• _EXERCISE DATA_:
"""

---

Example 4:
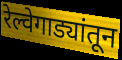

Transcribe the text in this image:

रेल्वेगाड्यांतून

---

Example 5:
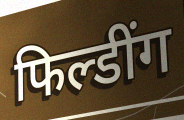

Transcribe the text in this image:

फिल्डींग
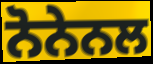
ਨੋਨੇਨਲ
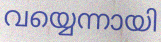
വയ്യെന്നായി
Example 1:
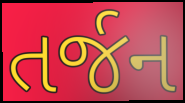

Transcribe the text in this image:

"""
"""

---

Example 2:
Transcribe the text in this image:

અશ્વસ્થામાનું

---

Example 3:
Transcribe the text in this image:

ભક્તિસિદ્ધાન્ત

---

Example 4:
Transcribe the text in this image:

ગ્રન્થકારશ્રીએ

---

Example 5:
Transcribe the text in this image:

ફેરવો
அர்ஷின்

"""

• _ASSIGNMENT_: If a line above holds the string "Example", return it as it stands.

• _OUTPUT OF THE TASK_:
Example 4:
Example 5:
Example 1:
Example 2:
Example 3:
Example 4:
Example 5:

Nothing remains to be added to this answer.